Topic Title: Emotion Recognition for Natural User Interaction


Technical Area: Speech Recognition, Computer Vision, Natural Language Processing, Sensor Fusion


Background: Natural User Interface

With the improvement of the accuracy of speech recognition, natural language understanding and computer vision, users start to interact with machines through voice, gesture, etc. These interfaces are referred as natural user interfaces. In July 2017, the AI Labs of Alibaba Group released a smart speaker named “Tmall Genie X1”, and since then more the 2 million smart speakers were sold. With the popularity of the smart speakers, we believe that the natural user interfaces will be one kind of primary portals to Internet.

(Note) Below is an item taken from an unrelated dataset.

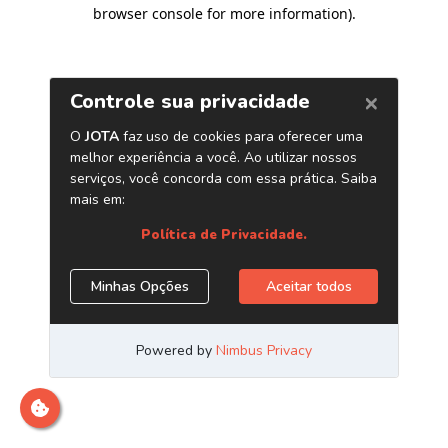
browser console for more information)
.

Based on the 7-38-55 Rule of personal communications, words affect only 7% of the communications, however tones of voice contribute 38%. By using the emotion recognition technique, natural user interfaces could be improved in two possible aspects. Frist, the emotion recognition “tells” the machine the emotional state of the user, which helps the decision making of the dialogue policy and improves the accuracy of recommendation. Second, the recognition of the user’s emotion is regarded as an important feedback of the user’s response towards to the previous interactions. This feedback information can improve the dialogue policy through reinforcement learning.


Many existing works focus on emotion recognition. However, it is still very challenging to develop robust and accurate emotion recognition with limited number of sensors. Experiments show that, even human labeler is in use, it can only achieve the correct emotion recognition on 70%-80% of the samples.



We target to develop emotion recognition algorithms through user’s voice and language for our current products like smart speakers, which should cover all six basic emotions including anger, disgust, fear, happiness, sadness and surprise.


The accuracy of total emotion recognition should be larger than 65%, and the accuracy of emotion recognition for negative emotions like anger and sadness should be larger than 80%.


With the consideration of mounting the camera onto our smart speaker, we also propose to develop joint emotion recognition algorithm by using of user’s voice, language and image sequence.


Related Research Topics

1. Policy Learning for Dialogue System

The policy determines the response of the dialogue system according to the user’s input and status. Therefore, building a learning framework is very important to improve the policy of dialogue systems.

2. Meaning Representation Language for Natural Language Understanding

The structural representation of the meaning of a language is an interface between the natural language and the Internet services. Since huge number of intents and slots are possible to be represented with a natural language, we hope to develop an effective meaning representation language to achieve this purpose.